The Brazilian Congress is currently not differentiating itself from its neighbours. Deputies and senators seem to be unable to discourage the idea that they are forging a pact of impunity. About half of the 594 members of Congress face charges of kickbacks, bribes, nepotism and murder — as well as using accounting tricks, the alleged crime committed by Rousseff. Consequently, a better rhetoric during the sickening spectacle last Sunday, when 367 deputies voted to impeach the Brazilian president, shouldn’t have been expected.
The bid for the narrative is part of the handbook of politics. The last Argentine dictatorship took the name of Process of National Reorganization and it was however much more like the Nazi regime than any of the recent examples of Tegucigalpa or Asunción.
In fact, nothing would be a “coup” if the comparison is with the Chilean Air Force bombing the Palacio de la Moneda in Santiago or the grupos de tareas launched by Massera and Videla for a massive hunting of dissidents.
If that is the benchmark, political science must provide new terms to define processes where traditional parties move to end governments that have been freely elected by the people. In a system that doesn’t exclude vote shopping, congressmen become privileged voters who watch our democracies, prevailing over the rest of the citizens.
Juan Gabriel Tokatlián, a professor at the Di Tella University, defined the cases of Honduras and Paraguay as “neo-coups”, “led by civilians” and with an “institutional appearance.” He included in the list the cases of Ecuador’s Jamil Mahuad (2000), Venezuela’s Hugo Chávez (2002), Haiti’s Jean-Bertrand Aristide (2004) and Ecuador’s Rafael Correa (2010).
Submitted to a savage opposition and her own shortcomings, Dilma Rousseff has anticipated she would ask the Mercosur bloc to suspend Brazil “if the democratic process is broken.”
This poses a dilemma for her Argentine colleague Mauricio Macri. The president’s affinity with Aécio Neves, the conservative candidate defeated by the Workers’ Party in 2014, is a matter of fact.
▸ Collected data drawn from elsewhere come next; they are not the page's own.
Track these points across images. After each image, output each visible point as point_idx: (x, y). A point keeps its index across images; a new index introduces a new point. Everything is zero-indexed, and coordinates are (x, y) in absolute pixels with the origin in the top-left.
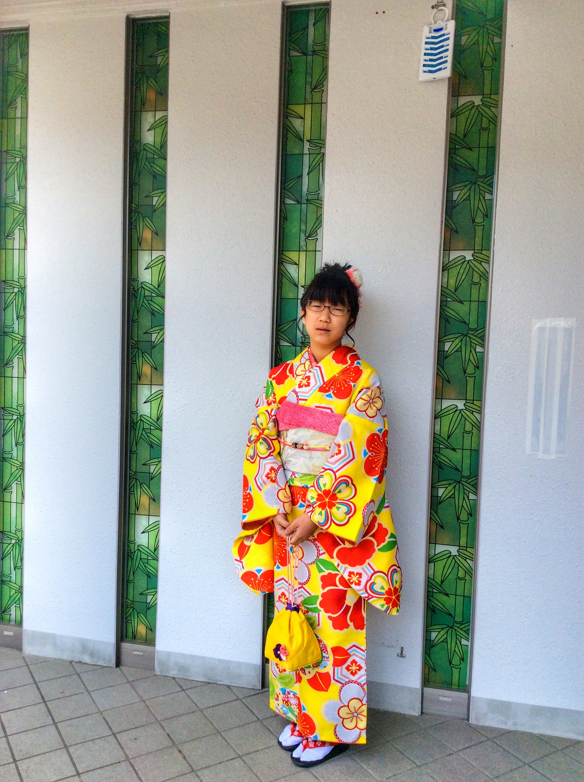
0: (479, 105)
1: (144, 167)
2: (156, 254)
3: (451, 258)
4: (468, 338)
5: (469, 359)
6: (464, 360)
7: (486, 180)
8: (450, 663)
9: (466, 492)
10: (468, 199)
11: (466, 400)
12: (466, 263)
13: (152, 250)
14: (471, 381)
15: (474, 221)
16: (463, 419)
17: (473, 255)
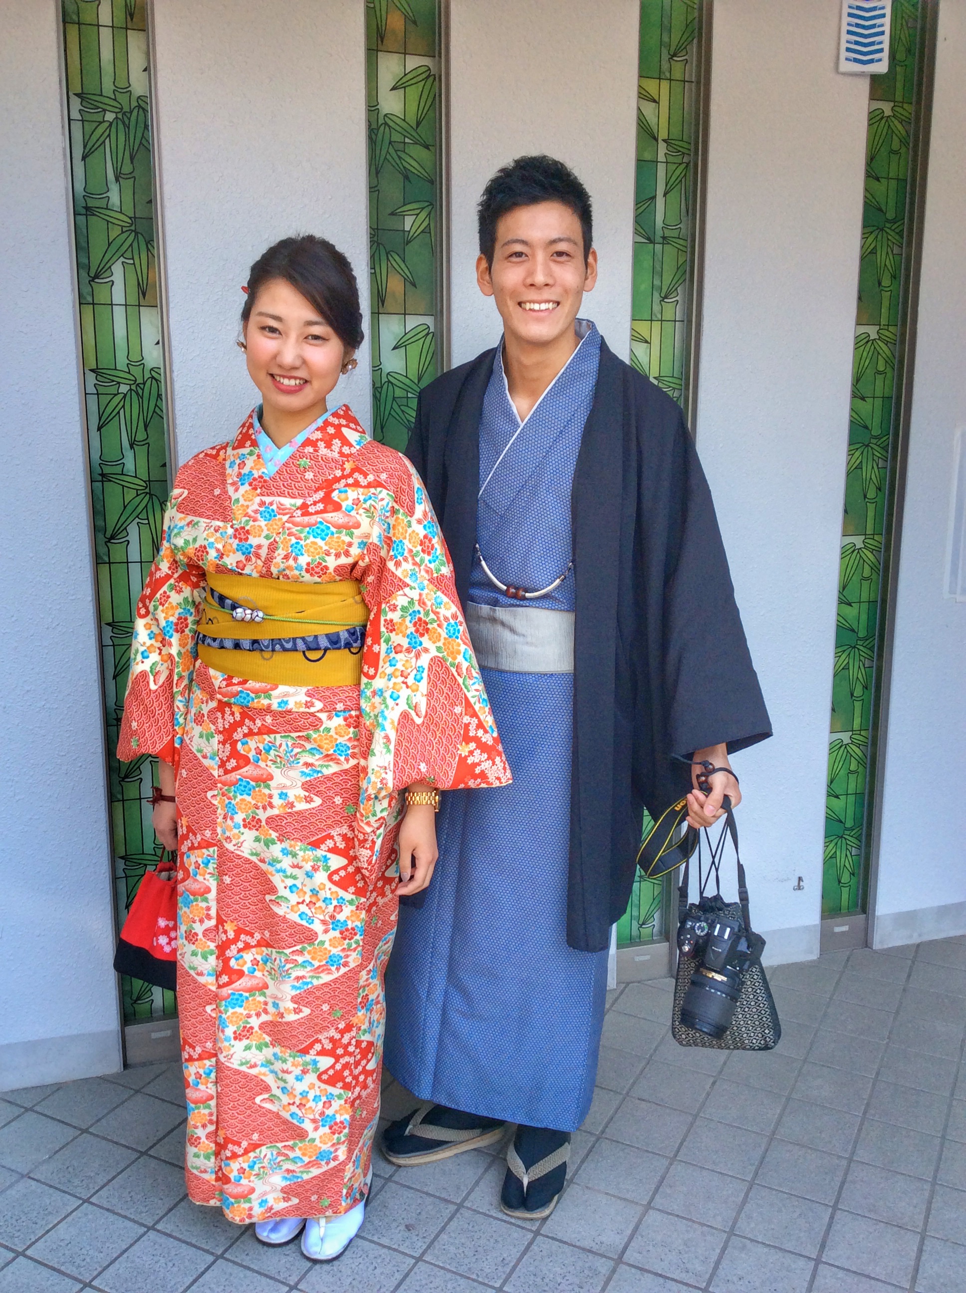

The Rousseff administration faces similar allegations to those which hang over former president Cristina Fernández de Kirchner, such as the rampant corruption of their governments. But at the same time, the Argentine president rules without a majority in Congress. The Senate and the Lower House are composed, among others, of significant groups of Peronists and Radicals (UCR) who were Kirchnerites yesterday, are Macristas today and tomorrow...nobody knows.